But the Equal Employment Opportunity Commission and the courts have used numbers, almost from the beginning, to enforce this act. Every firm of any size in this country must fill out paperwork listing the demographic breakdown of the firm's work force. Imbalance in the proportions of minorities and women will trigger an EEOC investigation.

I can only surmise that The Times either is not aware of this contorted evolution, or is all too aware, hence the recommendation.

CHRISTOPHER T. WARDEN

Los Angeles

* Rep. Robert K. Dornan's letter (July 11) is a distortion of The Times' editorial position, which he characterizes as a "cheap shot" against him and others who share his opinions. In fact, The Times' position on the issue of civil rights for gays and lesbians is, I would contend, quite moderate and sensible.

Gay and lesbian people do not expect people to "glorify" their lifestyle. Nor do they want "special" treatment. All they expect is fair treatment, just as people from other minorities have a right to expect. It is probably true that special legislation to protect gays should not be necessary (after all, the Bill of Rights should protect them). However, the fact is that gay and lesbian people are discriminated against on a routine basis in every facet of life, including employment opportunities and housing.

Homophobia is one of the most insidious forms of bigotry and discrimination around because homophobics wrap themselves up in religion.

Mr. Dornan, I don't expect that this letter will cause you to change your opinion. In fact, I don't particularly care if you want to go on believing that "homosexuality . . . is inherently immoral," as long as you are willing to accept that gays and lesbians should have the right to live and work where they wish. But please, spare me from your protestations that you are not a bigot--your own words betray you!

JAMES W. CRAFT

Torrance

* Dornan writes, " . . . Using tax dollars to support what most Americans find abhorrent is idiotic, not to mention a frivolous drain on the federal budget." Does this mean he's returning his salary?

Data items
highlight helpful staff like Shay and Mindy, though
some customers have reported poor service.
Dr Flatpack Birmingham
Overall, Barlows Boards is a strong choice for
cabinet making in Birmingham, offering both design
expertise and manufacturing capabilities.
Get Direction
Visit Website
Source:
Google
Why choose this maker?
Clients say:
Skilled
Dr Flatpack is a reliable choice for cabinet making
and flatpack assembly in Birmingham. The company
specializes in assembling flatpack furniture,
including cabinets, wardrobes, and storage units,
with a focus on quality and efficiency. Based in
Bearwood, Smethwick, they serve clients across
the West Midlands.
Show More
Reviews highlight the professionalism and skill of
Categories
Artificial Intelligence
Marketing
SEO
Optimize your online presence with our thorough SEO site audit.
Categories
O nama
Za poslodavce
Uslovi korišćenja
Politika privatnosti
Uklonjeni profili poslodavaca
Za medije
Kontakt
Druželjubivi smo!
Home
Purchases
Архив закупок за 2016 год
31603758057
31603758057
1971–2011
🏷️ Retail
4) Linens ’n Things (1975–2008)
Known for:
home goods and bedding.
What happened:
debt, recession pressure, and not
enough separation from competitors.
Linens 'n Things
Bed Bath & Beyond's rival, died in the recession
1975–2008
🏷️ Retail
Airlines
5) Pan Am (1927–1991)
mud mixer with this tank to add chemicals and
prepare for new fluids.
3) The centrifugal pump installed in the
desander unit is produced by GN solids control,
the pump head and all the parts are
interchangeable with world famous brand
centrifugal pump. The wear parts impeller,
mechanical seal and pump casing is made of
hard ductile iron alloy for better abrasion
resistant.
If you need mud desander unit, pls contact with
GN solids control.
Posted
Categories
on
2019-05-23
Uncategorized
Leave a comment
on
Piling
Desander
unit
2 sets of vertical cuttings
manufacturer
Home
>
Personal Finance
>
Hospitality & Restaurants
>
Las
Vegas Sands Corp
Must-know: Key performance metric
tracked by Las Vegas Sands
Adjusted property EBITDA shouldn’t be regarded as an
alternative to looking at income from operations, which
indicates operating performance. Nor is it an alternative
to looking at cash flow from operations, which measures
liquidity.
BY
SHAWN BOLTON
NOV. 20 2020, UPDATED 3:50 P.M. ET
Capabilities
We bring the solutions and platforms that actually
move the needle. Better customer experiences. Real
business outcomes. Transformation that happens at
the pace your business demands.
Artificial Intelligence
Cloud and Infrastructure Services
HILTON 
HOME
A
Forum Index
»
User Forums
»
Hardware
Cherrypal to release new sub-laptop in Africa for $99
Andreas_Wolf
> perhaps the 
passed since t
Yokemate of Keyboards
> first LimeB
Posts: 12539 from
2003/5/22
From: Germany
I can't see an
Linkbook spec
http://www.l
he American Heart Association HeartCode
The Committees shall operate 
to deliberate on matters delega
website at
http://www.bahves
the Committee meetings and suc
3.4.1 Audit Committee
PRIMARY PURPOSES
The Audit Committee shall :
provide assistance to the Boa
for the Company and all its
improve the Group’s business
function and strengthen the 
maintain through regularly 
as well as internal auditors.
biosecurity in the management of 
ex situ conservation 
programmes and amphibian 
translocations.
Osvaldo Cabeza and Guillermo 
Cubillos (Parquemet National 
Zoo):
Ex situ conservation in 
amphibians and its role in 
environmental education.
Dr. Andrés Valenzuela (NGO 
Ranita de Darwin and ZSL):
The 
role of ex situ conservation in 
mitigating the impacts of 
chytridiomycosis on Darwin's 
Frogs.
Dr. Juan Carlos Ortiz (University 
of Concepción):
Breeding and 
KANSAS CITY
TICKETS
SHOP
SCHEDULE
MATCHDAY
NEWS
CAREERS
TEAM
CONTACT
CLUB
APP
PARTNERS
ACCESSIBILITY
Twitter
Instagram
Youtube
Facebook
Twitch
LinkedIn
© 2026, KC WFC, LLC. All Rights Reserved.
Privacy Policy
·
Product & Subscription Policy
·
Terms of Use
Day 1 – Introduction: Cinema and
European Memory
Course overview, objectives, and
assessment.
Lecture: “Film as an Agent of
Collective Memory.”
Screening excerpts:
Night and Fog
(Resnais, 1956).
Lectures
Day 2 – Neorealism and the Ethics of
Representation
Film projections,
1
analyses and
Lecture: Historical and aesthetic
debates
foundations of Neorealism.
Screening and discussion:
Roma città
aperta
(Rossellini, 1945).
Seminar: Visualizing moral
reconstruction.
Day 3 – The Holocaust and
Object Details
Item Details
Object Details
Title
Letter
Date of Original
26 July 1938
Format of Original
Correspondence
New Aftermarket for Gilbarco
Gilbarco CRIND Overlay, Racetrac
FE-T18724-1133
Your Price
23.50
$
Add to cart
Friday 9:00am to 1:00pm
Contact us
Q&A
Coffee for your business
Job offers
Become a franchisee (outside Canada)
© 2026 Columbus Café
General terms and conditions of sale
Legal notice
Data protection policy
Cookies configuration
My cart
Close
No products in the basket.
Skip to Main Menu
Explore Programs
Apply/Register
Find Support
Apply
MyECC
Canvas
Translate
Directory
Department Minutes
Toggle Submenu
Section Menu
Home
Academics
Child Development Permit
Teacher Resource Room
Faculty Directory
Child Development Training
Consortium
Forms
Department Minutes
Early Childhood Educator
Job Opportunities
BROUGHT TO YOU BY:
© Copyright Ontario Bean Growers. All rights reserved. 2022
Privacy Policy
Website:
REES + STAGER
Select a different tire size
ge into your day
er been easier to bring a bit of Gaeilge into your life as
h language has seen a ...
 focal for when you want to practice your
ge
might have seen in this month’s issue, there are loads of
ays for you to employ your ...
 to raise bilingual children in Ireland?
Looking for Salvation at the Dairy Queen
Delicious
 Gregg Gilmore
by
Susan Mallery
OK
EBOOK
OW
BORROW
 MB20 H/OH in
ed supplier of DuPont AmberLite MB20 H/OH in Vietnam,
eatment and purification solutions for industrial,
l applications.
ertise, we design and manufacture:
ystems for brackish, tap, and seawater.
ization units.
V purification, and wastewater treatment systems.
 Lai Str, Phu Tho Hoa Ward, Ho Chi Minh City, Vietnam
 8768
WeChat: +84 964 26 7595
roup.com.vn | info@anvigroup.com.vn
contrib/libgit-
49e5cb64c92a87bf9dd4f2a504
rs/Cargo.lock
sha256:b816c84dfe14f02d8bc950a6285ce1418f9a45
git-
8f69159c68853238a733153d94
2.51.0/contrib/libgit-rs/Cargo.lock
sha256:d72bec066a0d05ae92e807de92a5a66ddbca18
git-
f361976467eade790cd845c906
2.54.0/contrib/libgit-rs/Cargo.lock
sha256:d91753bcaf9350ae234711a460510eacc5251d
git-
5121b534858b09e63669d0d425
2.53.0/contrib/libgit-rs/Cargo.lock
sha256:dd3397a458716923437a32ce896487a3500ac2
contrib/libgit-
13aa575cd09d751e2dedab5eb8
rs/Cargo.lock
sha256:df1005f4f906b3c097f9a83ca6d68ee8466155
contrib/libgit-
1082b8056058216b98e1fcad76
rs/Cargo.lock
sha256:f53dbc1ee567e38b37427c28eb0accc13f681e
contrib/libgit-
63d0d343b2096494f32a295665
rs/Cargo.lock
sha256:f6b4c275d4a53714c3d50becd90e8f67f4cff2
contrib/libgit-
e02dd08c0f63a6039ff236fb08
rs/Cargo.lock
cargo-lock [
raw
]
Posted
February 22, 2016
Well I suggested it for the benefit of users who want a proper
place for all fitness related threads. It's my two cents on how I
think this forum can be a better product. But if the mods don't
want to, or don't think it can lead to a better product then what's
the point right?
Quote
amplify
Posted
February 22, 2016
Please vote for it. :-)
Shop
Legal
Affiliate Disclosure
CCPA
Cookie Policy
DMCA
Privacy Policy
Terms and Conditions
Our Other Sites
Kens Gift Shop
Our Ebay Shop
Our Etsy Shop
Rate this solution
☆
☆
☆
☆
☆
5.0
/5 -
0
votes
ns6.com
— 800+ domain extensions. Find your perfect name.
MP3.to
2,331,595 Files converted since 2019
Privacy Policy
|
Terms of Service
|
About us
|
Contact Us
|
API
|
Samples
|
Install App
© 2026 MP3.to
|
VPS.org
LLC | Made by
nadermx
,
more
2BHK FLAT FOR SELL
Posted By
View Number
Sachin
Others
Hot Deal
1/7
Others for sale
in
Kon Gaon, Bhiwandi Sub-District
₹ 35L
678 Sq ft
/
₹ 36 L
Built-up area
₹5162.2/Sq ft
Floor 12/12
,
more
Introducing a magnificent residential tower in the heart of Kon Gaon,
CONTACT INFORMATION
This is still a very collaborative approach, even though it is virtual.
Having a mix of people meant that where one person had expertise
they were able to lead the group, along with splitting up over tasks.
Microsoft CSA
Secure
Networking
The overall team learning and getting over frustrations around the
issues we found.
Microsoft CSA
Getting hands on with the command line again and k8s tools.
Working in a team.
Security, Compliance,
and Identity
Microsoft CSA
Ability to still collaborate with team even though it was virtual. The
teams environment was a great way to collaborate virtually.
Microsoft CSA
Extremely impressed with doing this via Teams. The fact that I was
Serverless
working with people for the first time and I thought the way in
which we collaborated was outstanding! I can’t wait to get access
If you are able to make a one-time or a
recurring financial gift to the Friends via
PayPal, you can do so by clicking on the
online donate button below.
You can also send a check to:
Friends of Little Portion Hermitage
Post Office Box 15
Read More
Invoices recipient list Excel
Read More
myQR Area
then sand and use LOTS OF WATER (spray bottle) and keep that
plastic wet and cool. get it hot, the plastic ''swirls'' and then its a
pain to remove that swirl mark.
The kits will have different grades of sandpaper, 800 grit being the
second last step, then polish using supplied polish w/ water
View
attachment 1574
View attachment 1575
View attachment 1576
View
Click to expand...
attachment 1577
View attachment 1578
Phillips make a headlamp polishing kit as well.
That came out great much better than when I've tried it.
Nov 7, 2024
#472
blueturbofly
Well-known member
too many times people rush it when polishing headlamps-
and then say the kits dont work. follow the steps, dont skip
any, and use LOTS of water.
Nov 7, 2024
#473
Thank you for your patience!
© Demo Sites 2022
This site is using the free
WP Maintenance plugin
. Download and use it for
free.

▶ [Questions on the material]
#1 In the letters on civil rights, what date is given for Rep. Robert K. Dornan's letter?
#2 Arrange the data items as a JSON list of strings, one string per line and blank lines left out, starting at the first line of the data items and running up to and including the line with "Uslovi korišćenja".
The data items are unrelated to the letters on civil rights.

▶ [Solutions for each task]
#1 July 11

#2
[
  "highlight helpful staff like Shay and Mindy, though",
  "some customers have reported poor service.",
  "Dr Flatpack Birmingham",
  "Overall, Barlows Boards is a strong choice for",
  "cabinet making in Birmingham, offering both design",
  "expertise and manufacturing capabilities.",
  "Get Direction",
  "Visit Website",
  "Source:",
  "Google",
  "Why choose this maker?",
  "Clients say:",
  "Skilled",
  "Dr Flatpack is a reliable choice for cabinet making",
  "and flatpack assembly in Birmingham. The company",
  "specializes in assembling flatpack furniture,",
  "including cabinets, wardrobes, and storage units,",
  "with a focus on quality and efficiency. Based in",
  "Bearwood, Smethwick, they serve clients across",
  "the West Midlands.",
  "Show More",
  "Reviews highlight the professionalism and skill of",
  "Categories",
  "Artificial Intelligence",
  "Marketing",
  "SEO",
  "Optimize your online presence with our thorough SEO site audit.",
  "Categories",
  "O nama",
  "Za poslodavce",
  "Uslovi korišćenja"
]